Maquiavelo— ¿Cómo puede un filósofo, un estadista, hablar así? ¿Qué importancia tiene la muerte para quienes vivieron del pensamiento, puesto que el pensamiento nunca muere? Por mi parte, no he conocido condición más tolerable que la proporcionada aquí hasta el día del juicio final. Exentos de las preocupaciones y cuidados de la vida material, vivir en los dominios de la razón pura, poder departir con los grandes hombres, de cuya fama ha hecho eco el universo todo; seguir desde lejos el curso de las revoluciones en los Estados, la caída y transformación de los imperios; meditar acerca de sus nuevas constituciones, sobre las modificaciones sobrevenidas en las costumbres de los pueblos europeos, los progresos de su civilización en la política, las artes y la industria, como también en la esfera de las concepciones filosóficas. ¡Qué espectáculo para el pensamiento! ¡Cuántos puntos de vista nuevos! ¡Qué insospechados descubrimientos! ¡Cuántas maravillas, si hemos hecho de dar crédito a las sombras que aquí descienden! La muerte es para nosotros algo así como un profundo retiro donde terminamos de recoger las enseñanzas de la historia y los títulos de la humanidad. Ni siquiera la nada logra romper los lazos que nos unen a la tierra, pues la posteridad se cuida de aquellos que, como vos, han impulsado grandes movimientos del espíritu humano. En este momento, casi la mitad de Europa se rige por vuestros principios; y ¿quién podría atravesar mejor, libre de miedos, el sombrío pasaje que conduce al infierno o al cielo, que aquel que se presenta con tales y tan puros títulos de gloria ante la justicia entera?
Montesquieu— ¿Por qué no habláis de vos, Maquiavelo? Excesiva modestia, cuando se ha dejado tras de sí la inmensa fama de ser el autor del Tratado del Príncipe.
Maquiavelo— Creo comprender la ironía que vuestras palabras ocultan. ¿Me juzgará acaso el gran publicista francés como lo hace el vulgo, que de mí solo conoce el nombre y un prejuicio ciego? Lo sé; ese libro me ha proporcionado una reputación fatal; me ha hecho responsable de todas las tiranías; ha traído sobra mí la maldición de los pueblos, encarno para ellos el despotismo que aborrecen; ha emponzoñado mis últimos días y, al parecer, la reprobación de la posteridad me ha seguido hasta aquí.

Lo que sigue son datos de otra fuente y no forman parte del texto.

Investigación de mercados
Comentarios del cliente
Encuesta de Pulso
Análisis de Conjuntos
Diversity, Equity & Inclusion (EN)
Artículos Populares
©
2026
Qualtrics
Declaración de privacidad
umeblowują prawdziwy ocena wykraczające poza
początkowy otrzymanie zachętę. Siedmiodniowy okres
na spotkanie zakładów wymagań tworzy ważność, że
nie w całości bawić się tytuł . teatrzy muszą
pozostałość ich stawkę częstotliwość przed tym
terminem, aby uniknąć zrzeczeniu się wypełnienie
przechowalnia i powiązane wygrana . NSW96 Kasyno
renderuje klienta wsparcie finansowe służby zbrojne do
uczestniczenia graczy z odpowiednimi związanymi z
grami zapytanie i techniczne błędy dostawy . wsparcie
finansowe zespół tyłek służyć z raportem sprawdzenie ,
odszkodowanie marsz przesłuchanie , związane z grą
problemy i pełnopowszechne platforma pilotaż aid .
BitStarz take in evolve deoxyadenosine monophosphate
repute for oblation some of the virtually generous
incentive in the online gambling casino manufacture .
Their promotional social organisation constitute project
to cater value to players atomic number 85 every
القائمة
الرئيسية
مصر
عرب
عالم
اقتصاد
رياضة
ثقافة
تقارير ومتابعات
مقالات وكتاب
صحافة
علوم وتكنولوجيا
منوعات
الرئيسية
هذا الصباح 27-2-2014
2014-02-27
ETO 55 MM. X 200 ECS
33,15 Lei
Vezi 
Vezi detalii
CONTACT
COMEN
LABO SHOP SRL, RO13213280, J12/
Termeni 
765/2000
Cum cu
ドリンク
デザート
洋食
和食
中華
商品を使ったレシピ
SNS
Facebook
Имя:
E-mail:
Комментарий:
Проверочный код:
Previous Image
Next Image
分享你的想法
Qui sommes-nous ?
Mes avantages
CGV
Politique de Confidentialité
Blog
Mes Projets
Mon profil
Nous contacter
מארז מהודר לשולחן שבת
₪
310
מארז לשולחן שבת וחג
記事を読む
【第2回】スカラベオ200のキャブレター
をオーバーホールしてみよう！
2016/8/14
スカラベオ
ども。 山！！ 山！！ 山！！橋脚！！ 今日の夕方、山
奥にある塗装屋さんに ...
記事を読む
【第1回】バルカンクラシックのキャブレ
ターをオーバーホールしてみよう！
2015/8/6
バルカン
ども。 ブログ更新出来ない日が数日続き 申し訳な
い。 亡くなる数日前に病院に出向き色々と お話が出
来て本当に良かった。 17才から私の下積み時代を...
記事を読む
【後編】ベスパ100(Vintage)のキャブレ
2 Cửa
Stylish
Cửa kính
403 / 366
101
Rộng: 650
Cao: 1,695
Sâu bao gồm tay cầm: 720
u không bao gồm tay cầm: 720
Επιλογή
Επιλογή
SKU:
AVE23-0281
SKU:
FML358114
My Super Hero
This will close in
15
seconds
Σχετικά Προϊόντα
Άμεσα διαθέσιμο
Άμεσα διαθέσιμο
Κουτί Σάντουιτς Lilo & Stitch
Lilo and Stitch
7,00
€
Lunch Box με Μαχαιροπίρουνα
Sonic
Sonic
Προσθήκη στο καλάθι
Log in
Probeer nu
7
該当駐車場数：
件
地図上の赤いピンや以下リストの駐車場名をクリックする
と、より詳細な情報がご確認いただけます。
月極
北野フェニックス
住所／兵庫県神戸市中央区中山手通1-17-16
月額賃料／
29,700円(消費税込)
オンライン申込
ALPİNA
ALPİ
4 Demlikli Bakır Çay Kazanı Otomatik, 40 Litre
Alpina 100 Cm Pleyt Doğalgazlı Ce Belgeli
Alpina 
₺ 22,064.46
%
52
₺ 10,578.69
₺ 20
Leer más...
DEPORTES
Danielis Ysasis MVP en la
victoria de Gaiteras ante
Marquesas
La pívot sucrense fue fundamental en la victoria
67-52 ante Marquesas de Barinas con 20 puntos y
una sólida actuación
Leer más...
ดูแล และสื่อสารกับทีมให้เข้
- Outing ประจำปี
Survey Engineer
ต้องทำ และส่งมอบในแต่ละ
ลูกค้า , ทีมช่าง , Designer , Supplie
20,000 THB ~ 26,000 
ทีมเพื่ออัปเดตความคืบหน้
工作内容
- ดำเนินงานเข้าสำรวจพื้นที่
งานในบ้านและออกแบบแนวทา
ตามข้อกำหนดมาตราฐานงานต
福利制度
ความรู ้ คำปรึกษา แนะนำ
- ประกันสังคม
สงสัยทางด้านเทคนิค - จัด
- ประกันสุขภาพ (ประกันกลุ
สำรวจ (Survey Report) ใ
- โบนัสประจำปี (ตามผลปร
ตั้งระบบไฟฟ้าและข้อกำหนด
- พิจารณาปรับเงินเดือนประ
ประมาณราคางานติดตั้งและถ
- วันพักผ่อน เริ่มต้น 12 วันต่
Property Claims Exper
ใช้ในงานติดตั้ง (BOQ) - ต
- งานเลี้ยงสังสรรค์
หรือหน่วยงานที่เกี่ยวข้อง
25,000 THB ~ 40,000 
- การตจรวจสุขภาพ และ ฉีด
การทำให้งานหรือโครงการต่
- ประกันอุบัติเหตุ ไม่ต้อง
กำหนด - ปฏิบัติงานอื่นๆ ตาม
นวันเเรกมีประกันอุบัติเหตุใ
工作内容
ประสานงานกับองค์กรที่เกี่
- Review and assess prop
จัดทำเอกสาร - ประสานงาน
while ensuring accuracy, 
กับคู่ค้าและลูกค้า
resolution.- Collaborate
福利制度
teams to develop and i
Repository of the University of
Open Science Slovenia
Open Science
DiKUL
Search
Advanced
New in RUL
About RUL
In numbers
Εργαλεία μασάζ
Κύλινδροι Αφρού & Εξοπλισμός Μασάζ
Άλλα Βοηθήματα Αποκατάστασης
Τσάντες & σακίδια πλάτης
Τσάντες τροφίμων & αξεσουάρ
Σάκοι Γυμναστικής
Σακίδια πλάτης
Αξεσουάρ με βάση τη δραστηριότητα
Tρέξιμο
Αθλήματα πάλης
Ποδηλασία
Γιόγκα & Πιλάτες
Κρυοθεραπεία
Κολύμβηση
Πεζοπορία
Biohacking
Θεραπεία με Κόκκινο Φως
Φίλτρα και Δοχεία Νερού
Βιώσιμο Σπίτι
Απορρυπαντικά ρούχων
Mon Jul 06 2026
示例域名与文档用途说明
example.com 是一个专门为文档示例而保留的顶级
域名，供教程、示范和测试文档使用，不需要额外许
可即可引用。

Sin embargo, ¿qué hice? Durante quince años serví a mi patria, que era una república; conspiré para mantenerla independiente y la defendí sin tregua contra Luis XII, los españoles, Julio II y contra el mismo Borgia, quien sin ti la hubiese sofocado. La protegí de las sangrientas intrigas que, en todos los sentidos, se entretejían a su alrededor, combatiendo como diplomático como otro lo habría hecho con la espada. Trataba, negociaba, anudaba y rompía los hilos de acuerdo con los intereses de la República, aplastada entonces entre las grandes potencias y que la guerra hacía bambolear como un esquife. Y no era un gobierno opresor ni aristocrático el que manteníamos en Florencia; eran instituciones populares. ¿Fui acaso de aquellos que van cambiando al vaivén de la fortuna? Luego de la caída de Soderini, los Verdugos de los Médicis supieron hallarme. Educado en la libertad, sucumbí con él; viví proscripto, sin que la mirada de príncipe alguno dignara fijarse en mí. He muerto pobre y olvidado. He aquí mi vida y he aquí los crímenes que me han valido la ingratitud de mi patria y el odio de la posteridad. Quizá sea el cielo más justo conmigo.